[Dataset entries]
<<<<
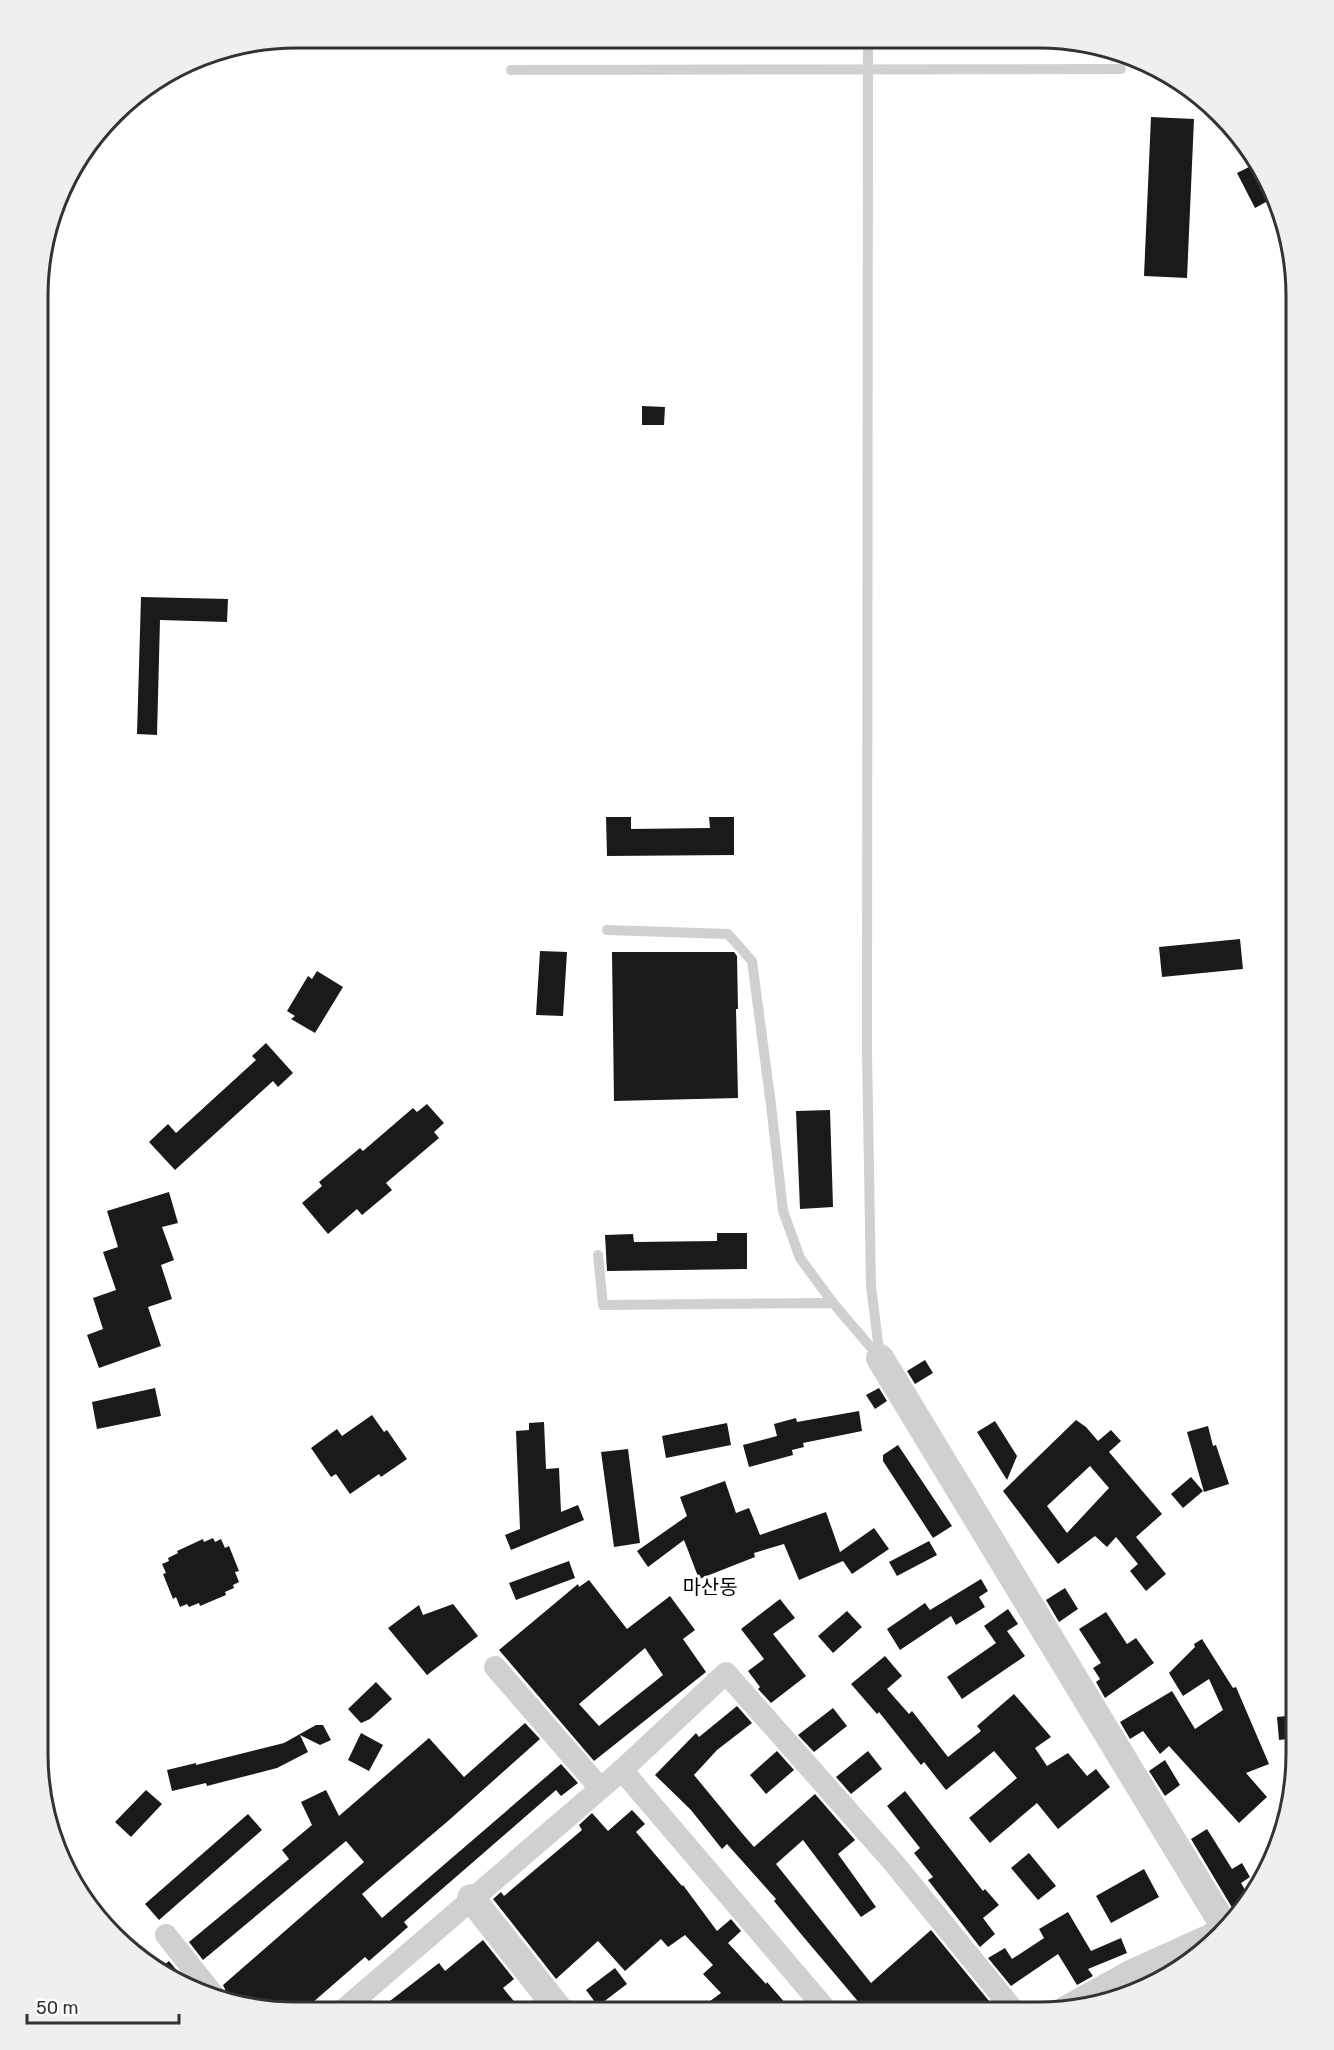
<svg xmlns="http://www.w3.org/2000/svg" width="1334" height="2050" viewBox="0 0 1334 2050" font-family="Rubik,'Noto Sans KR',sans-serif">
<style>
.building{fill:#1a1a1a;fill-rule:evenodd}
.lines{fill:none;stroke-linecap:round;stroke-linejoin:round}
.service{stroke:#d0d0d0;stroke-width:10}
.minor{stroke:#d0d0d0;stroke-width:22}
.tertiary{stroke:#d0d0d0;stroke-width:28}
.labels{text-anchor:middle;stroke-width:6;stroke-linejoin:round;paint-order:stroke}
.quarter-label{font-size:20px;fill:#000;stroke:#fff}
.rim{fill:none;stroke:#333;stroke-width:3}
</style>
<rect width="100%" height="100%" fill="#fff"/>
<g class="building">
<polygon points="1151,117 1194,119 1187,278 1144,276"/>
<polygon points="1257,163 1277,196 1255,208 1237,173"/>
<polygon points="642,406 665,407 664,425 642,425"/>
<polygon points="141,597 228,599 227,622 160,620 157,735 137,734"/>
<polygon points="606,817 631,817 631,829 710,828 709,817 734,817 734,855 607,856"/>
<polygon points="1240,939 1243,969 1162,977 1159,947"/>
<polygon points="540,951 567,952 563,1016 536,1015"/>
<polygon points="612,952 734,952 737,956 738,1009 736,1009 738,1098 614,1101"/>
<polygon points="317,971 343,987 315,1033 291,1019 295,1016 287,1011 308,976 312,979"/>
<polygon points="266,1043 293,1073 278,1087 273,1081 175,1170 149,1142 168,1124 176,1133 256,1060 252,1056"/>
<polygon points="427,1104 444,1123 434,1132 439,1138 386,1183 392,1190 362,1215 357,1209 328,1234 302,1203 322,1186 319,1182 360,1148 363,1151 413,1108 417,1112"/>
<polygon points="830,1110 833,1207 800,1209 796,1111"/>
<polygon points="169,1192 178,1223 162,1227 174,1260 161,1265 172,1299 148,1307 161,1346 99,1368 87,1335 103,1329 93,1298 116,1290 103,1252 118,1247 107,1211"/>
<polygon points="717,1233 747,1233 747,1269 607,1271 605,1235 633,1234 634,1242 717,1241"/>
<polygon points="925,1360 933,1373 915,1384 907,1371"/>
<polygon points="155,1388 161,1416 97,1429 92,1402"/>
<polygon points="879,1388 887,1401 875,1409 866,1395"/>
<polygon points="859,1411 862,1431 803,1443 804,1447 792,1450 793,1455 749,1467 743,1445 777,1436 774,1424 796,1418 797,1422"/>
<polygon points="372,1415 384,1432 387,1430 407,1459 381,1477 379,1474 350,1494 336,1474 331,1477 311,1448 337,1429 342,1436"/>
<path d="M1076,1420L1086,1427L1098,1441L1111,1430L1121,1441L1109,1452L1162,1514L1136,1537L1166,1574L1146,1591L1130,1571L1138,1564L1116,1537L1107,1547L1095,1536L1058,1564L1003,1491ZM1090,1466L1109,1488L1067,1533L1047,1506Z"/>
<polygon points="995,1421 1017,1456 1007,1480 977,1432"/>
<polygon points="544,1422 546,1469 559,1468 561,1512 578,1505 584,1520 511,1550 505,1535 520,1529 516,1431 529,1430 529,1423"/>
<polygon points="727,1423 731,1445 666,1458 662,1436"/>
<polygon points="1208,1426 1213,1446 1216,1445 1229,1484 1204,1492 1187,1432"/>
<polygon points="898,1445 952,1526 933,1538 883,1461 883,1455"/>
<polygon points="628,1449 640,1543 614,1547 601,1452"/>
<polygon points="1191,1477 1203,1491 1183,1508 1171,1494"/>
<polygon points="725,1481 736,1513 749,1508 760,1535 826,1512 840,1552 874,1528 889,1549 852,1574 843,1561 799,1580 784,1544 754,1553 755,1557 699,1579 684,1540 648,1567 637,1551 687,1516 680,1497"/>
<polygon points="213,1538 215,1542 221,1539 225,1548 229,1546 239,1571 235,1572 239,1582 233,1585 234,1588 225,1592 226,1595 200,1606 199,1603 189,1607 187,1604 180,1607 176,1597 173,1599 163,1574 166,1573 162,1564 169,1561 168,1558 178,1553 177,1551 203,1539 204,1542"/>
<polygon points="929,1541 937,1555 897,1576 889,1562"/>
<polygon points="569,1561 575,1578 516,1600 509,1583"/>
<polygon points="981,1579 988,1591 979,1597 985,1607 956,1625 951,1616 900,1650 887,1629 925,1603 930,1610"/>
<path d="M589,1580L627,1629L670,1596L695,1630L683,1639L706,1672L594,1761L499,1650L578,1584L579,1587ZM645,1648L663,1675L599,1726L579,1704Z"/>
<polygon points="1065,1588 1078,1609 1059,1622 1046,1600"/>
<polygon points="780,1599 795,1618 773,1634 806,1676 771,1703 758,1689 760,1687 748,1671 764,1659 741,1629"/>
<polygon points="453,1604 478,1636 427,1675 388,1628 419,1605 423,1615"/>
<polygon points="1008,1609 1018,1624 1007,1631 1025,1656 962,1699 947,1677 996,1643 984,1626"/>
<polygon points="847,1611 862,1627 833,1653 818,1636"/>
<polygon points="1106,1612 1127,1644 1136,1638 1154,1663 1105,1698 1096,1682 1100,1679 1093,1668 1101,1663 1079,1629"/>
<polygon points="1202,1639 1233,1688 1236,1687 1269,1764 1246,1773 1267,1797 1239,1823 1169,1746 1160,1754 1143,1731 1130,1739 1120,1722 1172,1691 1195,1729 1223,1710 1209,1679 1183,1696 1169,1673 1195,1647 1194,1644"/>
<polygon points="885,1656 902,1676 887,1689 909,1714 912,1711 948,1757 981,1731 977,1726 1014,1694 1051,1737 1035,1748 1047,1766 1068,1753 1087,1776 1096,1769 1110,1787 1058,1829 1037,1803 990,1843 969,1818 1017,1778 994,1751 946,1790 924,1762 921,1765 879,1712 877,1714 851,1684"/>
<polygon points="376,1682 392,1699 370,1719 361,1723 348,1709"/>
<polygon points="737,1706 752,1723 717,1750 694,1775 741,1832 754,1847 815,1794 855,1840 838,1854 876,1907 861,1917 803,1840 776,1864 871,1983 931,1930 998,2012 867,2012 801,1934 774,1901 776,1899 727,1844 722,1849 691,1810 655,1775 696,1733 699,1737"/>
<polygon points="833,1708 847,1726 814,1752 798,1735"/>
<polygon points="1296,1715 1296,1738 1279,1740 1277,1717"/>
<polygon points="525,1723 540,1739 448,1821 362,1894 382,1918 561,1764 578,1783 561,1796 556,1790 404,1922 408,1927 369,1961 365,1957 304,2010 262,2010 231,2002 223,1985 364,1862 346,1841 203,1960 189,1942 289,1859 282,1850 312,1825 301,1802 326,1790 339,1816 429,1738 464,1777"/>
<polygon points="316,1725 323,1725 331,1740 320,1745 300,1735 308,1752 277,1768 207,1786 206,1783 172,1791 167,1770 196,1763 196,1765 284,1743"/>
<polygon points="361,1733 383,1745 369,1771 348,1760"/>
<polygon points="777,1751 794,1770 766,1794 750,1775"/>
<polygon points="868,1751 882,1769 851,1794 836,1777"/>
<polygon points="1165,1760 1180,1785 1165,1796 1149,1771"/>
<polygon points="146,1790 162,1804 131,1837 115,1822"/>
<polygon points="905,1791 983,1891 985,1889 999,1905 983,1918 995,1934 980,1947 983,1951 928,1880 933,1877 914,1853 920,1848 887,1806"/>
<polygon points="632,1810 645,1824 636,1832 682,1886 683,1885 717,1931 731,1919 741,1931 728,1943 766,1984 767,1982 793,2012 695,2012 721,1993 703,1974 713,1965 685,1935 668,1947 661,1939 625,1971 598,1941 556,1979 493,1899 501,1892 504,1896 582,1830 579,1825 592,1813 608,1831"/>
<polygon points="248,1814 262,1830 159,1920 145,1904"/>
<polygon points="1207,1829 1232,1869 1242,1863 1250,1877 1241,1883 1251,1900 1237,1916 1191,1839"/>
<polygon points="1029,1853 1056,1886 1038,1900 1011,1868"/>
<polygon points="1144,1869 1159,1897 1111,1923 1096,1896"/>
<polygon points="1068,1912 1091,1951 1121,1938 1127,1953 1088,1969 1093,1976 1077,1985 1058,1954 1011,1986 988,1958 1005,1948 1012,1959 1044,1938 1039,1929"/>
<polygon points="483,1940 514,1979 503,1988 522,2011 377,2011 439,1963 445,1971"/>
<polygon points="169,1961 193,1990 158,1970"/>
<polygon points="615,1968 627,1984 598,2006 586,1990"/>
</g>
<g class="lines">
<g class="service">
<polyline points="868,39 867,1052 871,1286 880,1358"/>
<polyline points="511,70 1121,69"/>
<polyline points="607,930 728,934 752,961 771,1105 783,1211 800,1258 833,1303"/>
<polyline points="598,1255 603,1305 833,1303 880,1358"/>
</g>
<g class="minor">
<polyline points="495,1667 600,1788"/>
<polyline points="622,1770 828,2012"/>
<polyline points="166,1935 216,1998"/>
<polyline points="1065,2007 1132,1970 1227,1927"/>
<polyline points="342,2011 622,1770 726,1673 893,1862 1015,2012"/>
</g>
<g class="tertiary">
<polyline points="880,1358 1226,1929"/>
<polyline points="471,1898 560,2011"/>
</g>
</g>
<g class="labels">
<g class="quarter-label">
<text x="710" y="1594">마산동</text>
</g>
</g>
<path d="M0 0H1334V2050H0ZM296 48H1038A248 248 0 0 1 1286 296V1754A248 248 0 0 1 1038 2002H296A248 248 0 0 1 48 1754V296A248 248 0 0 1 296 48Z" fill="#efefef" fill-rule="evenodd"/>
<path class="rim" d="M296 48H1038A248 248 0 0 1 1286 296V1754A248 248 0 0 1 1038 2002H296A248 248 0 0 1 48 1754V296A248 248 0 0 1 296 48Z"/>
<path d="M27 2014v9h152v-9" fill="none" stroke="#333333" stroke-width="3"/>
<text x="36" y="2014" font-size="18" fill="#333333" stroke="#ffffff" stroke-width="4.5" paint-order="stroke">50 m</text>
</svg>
>>>>
[Your task] In the entries above, copy each line that contains the string "lines".

[Result for this exercise]
.lines{fill:none;stroke-linecap:round;stroke-linejoin:round}
<g class="lines">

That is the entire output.